====== Excerpted passage
0

Let's say I have a really long string consists of 10^6 tokens (for simplicity, token is a space-separated word, so this string is splitted to list of tokens)

now I need to find all possible duplicated sequences and the start of the duplication locations in the string. For example:

(The brackets are not really in the string, they only to clarify the location)

this[0] string[1] is[2] test[3] to[4] check[5] duplication[6]
test[7] to[8] check[9] duplication[10] this[11] string[12]

==> at 0,11 - 2 tokens duplication
==> at 3,7 - 4 tokens duplication

I've tried to build Python program with an algorithm based on dictionary that keeps a list of each token index and checks token matches from those indexes. That is far too slow, even when I used Numpy instead of list.

Then I tried to use Suffix tree. But all methods tend to use letters rather than words. When I think of converting this algorithm to use tokens instead of letters, it could work if I used many small strings. The problem I have one huge string so it creates one long tree.
============
Exercises →
**a.** Please collect every line in the rows that contains the string "grace", matching case exactly.
**b.** Carry on the post about finding duplicated token sequences in a very long string, starting right after its last sentence.
====== Input
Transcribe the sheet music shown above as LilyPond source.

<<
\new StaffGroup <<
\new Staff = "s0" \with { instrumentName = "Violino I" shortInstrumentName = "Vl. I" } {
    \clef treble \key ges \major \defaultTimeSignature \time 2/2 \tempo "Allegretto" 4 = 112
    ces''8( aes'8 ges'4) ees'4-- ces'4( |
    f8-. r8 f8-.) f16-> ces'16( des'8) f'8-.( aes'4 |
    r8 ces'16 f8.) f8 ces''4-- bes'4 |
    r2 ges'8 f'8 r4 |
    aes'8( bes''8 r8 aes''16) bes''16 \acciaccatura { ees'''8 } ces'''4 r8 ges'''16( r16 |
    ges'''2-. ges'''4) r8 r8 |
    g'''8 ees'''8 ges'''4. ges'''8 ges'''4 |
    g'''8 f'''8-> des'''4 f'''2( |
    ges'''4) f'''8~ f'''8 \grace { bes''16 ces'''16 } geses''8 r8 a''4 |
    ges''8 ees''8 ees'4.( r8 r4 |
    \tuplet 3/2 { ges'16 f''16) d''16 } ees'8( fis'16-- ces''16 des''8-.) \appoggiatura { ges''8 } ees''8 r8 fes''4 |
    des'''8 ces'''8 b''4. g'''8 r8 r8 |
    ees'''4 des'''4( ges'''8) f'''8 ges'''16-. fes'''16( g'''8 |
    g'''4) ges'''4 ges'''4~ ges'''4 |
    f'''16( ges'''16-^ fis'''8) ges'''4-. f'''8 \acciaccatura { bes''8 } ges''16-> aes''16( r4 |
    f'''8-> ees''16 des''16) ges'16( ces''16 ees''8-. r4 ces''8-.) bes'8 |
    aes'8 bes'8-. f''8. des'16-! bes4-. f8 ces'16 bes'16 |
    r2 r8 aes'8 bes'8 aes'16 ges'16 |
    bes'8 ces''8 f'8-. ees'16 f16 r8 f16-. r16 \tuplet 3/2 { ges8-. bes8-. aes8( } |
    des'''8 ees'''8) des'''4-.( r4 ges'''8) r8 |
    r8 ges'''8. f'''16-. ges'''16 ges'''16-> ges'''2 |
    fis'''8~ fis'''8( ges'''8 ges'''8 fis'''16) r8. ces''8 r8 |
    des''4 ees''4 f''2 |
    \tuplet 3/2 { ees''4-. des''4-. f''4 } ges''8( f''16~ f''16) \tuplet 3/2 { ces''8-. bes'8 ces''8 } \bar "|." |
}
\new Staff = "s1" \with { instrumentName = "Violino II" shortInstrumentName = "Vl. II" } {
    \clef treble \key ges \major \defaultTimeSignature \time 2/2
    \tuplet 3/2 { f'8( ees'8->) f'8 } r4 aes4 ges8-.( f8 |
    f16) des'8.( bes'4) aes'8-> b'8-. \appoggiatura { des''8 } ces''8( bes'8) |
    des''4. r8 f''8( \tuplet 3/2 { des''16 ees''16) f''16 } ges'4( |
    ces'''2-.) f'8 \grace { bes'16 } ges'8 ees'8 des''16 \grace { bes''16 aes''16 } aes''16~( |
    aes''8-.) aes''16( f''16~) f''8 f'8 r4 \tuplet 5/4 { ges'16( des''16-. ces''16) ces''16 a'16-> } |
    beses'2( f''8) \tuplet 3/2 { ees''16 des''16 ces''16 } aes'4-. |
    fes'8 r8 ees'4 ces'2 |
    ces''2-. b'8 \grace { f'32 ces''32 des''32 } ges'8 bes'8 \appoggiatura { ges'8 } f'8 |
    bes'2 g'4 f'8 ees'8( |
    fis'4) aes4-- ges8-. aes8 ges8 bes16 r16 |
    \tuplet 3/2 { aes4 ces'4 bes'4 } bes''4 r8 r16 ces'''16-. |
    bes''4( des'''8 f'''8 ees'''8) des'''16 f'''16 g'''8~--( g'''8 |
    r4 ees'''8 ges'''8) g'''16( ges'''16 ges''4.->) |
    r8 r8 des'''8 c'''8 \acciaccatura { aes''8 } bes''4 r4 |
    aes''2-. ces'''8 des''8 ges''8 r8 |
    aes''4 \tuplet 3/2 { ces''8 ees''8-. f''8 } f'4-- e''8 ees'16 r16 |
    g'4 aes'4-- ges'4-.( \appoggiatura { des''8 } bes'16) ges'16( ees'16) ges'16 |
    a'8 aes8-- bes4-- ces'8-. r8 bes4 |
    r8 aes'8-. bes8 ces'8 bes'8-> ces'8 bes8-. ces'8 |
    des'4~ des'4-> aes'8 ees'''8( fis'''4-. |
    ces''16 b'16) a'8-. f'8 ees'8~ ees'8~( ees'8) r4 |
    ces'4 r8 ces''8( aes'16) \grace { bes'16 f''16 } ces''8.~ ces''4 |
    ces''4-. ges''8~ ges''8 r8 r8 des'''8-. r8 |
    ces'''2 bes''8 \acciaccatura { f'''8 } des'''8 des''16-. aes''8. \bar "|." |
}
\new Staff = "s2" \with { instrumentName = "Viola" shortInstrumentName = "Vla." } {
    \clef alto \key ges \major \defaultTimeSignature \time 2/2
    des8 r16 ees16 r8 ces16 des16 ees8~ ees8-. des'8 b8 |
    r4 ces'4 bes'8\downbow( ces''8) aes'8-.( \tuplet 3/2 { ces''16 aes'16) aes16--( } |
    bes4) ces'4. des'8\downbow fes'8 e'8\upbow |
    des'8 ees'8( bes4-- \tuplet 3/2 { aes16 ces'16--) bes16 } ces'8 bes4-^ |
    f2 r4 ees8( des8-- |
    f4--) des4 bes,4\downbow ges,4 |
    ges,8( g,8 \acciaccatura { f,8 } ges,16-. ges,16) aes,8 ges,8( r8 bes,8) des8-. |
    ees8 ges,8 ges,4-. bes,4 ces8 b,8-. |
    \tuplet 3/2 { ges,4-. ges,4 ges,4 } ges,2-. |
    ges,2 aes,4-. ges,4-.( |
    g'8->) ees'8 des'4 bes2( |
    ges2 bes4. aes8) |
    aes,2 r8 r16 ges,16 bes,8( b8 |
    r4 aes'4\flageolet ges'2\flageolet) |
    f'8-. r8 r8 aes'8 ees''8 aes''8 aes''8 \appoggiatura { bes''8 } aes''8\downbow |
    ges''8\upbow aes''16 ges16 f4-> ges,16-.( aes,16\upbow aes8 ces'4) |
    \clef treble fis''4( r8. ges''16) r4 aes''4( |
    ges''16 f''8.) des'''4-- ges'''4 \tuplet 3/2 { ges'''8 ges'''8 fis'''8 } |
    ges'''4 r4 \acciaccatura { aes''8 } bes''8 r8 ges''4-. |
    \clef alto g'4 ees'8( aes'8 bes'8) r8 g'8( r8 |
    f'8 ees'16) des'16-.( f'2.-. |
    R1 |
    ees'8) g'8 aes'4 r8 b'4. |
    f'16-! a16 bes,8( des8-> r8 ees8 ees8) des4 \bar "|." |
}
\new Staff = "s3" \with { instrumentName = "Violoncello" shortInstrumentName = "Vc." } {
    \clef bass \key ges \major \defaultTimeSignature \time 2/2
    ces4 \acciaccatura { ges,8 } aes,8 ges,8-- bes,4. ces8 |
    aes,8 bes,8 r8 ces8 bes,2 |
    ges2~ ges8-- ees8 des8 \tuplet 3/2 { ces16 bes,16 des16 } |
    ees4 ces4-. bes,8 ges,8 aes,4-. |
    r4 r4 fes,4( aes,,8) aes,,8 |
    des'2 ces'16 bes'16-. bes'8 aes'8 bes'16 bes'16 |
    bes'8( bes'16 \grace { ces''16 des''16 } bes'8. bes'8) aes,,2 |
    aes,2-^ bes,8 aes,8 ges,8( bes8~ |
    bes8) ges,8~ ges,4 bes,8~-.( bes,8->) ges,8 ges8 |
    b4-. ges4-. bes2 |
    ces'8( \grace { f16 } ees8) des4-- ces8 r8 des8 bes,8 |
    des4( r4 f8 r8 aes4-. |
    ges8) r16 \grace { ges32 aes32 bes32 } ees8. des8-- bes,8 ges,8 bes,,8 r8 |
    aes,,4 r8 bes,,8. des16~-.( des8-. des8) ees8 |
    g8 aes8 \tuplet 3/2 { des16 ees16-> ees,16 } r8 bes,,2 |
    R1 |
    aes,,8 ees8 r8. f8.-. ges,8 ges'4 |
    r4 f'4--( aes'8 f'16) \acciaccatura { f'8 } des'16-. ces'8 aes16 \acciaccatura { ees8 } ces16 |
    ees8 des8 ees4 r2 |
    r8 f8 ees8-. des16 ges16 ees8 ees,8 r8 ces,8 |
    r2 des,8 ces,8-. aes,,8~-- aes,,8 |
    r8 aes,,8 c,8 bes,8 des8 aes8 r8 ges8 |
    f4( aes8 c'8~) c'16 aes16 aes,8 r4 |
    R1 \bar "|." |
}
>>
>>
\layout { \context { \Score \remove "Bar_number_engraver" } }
============
Response list →
**a.**
    ges'''4) f'''8~ f'''8 \grace { bes''16 ces'''16 } geses''8 r8 a''4 |
    ces'''2-.) f'8 \grace { bes'16 } ges'8 ees'8 des''16 \grace { bes''16 aes''16 } aes''16~( |
    ces''2-. b'8 \grace { f'32 ces''32 des''32 } ges'8 bes'8 \appoggiatura { ges'8 } f'8 |
    ces'4 r8 ces''8( aes'16) \grace { bes'16 f''16 } ces''8.~ ces''4 |
    bes'8( bes'16 \grace { ces''16 des''16 } bes'8. bes'8) aes,,2 |
    ces'8( \grace { f16 } ees8) des4-- ces8 r8 des8 bes,8 |
    ges8) r16 \grace { ges32 aes32 bes32 } ees8. des8-- bes,8 ges,8 bes,,8 r8 |

**b.**
All the answer in Stackoverflow and all over the internet are not considering one long string. Any Ideas for best CPU performance algorithm? (RAM performance is less important) Thanks

Izik
  • 746
  • 1
  • 9
  • 25
  • I meant it will be one very long branch, rather then actual tree. Becuase I dont compare different string the trie tree method doesn't seem to help. Unless I don't understand something in the algorithm – Izik Oct 25 '22 at 22:43
  • As for the typo, it not , it is means it found 4 consecutive matches ("test to check duplication") – Izik Oct 25 '22 at 22:45
  • Thanks for the clarification, the question sounds like the word-token version of "find all repeated non-overlapping substrings". Since there are existing algorithms for letter-token versions (trie, Rabin-Karp, etc). My idea is to overload their letter-compare ops with word-compare ops. – Xin Cheng Oct 26 '22 at 04:25

2 Answers2

0

You wish to identify repeated bi-grams.

Optionally construct a dictionary for converting str to int, if desired.

Iterate over the document, generating a bi-gram for current position, then advance to next position. Store these in a bigram_to_index_list dict in memory, or perhaps in an out-of-core file or database table. A defaultdict(list) will prove convenient for the in-memory solution.

Now iterate over all entries where we have multiple index position for a given bigram. Probe the original string to see if we can extend to a tri-gram or greater, and output such results.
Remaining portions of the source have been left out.